Although Bart loves the game, he is disappointed that the game does not provide a leaderboard during gameplay. However, it does provide the list of players, formatted as "NAME TEAM" (where NAME is the player's name, and TEAM is his team), and a series of messages, each formatted as "NAME1 SPLATTERED NAME2" (all quotes for clarity), where NAME1 indicates the name of the person who shot the paintball, and NAME2 indicates the name of the person who got splattered. Bart would like to have an updated scoreboard, and that is where you come in.
All teams will receive a rank number from 1 to M (the total number of teams), based on the team scores (with 1 corresponding to the highest score). If multiple teams have the same score, then the team with the name that comes first alphabetically will receive a lower rank number. For each team (in order from 1 to M), its leaderboard entry will be formatted as follows:
The first line will be "TEAM SCORE" (quotes for clarity), where TEAM is the team name, and SCORE is the team score (with no extra leading zeroes).
Let N be the number of players on the team. Assign rank numbers to the N players from 1 to N, giving a lower rank number to a higher score.
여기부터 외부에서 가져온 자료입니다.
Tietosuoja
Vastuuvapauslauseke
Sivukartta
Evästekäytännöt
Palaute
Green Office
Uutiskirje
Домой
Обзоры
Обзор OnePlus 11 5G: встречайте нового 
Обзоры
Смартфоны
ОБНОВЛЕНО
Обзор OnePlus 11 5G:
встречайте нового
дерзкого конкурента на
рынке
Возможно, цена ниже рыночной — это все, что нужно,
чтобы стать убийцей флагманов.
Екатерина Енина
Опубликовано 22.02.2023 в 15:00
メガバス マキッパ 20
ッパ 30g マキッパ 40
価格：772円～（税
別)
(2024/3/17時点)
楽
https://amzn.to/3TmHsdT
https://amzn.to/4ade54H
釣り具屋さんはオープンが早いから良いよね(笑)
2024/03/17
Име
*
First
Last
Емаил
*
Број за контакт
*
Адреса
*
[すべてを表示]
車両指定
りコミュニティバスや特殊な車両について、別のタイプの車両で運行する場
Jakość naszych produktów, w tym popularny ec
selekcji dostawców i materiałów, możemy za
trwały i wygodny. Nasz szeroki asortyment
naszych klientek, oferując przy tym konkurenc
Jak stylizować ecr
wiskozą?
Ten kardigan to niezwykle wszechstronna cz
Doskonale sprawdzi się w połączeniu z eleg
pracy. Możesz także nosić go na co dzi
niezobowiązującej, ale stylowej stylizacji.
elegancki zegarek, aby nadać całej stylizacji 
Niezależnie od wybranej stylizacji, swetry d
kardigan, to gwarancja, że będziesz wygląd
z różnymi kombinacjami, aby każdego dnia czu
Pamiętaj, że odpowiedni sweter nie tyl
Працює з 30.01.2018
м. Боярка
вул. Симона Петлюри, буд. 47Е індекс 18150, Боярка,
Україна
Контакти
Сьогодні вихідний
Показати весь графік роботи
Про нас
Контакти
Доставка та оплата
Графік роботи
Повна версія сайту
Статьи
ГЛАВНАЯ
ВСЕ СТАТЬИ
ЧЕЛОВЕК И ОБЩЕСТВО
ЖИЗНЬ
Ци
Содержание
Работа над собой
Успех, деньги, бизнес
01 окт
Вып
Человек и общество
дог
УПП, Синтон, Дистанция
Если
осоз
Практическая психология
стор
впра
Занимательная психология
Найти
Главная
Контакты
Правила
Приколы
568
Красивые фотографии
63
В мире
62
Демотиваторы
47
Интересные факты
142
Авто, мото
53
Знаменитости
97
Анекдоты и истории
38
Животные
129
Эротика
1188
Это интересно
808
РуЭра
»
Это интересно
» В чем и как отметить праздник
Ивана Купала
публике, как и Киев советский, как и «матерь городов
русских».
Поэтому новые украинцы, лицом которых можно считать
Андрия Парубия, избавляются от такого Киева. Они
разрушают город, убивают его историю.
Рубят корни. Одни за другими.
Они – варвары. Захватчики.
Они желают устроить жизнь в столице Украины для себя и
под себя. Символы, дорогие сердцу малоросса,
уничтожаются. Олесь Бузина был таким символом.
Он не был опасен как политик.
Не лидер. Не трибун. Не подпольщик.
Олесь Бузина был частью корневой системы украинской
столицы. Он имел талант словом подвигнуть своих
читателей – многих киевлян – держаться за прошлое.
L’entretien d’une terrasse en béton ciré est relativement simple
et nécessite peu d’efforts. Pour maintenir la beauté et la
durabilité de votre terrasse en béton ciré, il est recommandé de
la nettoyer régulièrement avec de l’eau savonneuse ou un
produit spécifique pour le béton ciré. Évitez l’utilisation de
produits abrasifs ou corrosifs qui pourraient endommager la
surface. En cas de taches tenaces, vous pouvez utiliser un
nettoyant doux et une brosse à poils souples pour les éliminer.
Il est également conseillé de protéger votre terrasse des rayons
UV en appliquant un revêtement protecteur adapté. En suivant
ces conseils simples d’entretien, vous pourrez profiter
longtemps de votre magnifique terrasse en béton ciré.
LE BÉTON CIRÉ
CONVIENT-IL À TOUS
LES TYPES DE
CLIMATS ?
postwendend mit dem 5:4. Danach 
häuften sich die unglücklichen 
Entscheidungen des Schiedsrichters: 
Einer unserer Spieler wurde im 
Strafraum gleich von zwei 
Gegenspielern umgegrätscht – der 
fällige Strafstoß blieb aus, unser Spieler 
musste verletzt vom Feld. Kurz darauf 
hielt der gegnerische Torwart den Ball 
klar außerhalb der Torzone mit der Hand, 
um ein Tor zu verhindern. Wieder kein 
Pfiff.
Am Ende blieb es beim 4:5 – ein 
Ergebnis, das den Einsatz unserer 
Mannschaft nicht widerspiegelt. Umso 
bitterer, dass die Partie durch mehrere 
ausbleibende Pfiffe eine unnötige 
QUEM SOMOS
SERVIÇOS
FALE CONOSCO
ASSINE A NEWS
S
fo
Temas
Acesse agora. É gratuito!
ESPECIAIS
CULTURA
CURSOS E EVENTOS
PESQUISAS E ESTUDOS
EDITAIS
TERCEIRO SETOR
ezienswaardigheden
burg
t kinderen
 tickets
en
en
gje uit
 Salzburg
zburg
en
If multiple players have the same score, assign the player whose name comes first alphabetically to the lower rank number.
From the player with rank 1 to rank N, output a line with 2 spaces, the player's name, a single space, and then the player's score (with no extra leading zeroes).
Thus, if player A from team RED splatters player B from team BLUE (and they are the only players in the game), the leaderboard will be:
RED 1
A 1
BLUE -1
B -1
You are to generate the leaderboard and return it.
Definition
Notes
-
A SCORE of 0 should be output as 0, not as -0.
Constraints
-
players will contain between 1 and 50 elements, inclusive.
-
Each element of players will contain between 3 and 50 characters, inclusive.
-
Each element of players will be formatted as "NAME TEAM" (quotes for clarity).
-
In each element of players, NAME will consist of uppercase characters ('A'-'Z') and will contain at least 1 character.
-
There will be no duplicate NAMEs in players.
-
In each element of players, TEAM will consist of uppercase characters ('A'-'Z') and will contain at least 1 character.
-
messages will contain between 1 and 50 elements, inclusive.
-
Each element of messages will contain between 14 and 50 characters, inclusive.
-
Each element of messages will be formatted as described in the problem statement.
-
In each element of messages, NAME1 and NAME2 will be NAMEs found in players.
Examples
0)
{"A RED", "B BLUE"}
{"A SPLATTERED B"}
Returns: {"RED 1", " A 1", "BLUE -1", " B -1" }
The example from the statement.
1)
{"DR COHO", "ST COHO", "PE COHO"}
{"DR SPLATTERED ST",
"ST SPLATTERED PE"}
Returns: {"COHO -2", " PE 0", " DR -1", " ST -1" }
Don't shoot your teammates!
4)
{"A B", "AA AA", "AAA AAA"}
{"A SPLATTERED AAA", "A SPLATTERED AAA", "A SPLATTERED AAA",
"AA SPLATTERED AAA", "AA SPLATTERED AAA"}
Returns: {"B 3", " A 3", "AA 2", " AA 2", "AAA -5", " AAA -5" }
This problem statement is the exclusive and proprietary property of TopCoder, Inc. Any unauthorized use or reproduction of this information without the prior written consent of TopCoder, Inc. is strictly prohibited. (c)2003, TopCoder, Inc. All rights reserved.
easy 문제는..
paintball로 맞추는 게임을 하는데.. 각 팀과 팀에 속한 멤버 정보가 들어오고.. 상대방을 맞추면 개인점수가 올라가고 그에따라 팀점수도 올라간다.. 맞는 사람은 역시 개인 점수가 떨어지고 팀점수가 떨어진다.. 단, 같은편을 맞춘경우는 감점을 당한다..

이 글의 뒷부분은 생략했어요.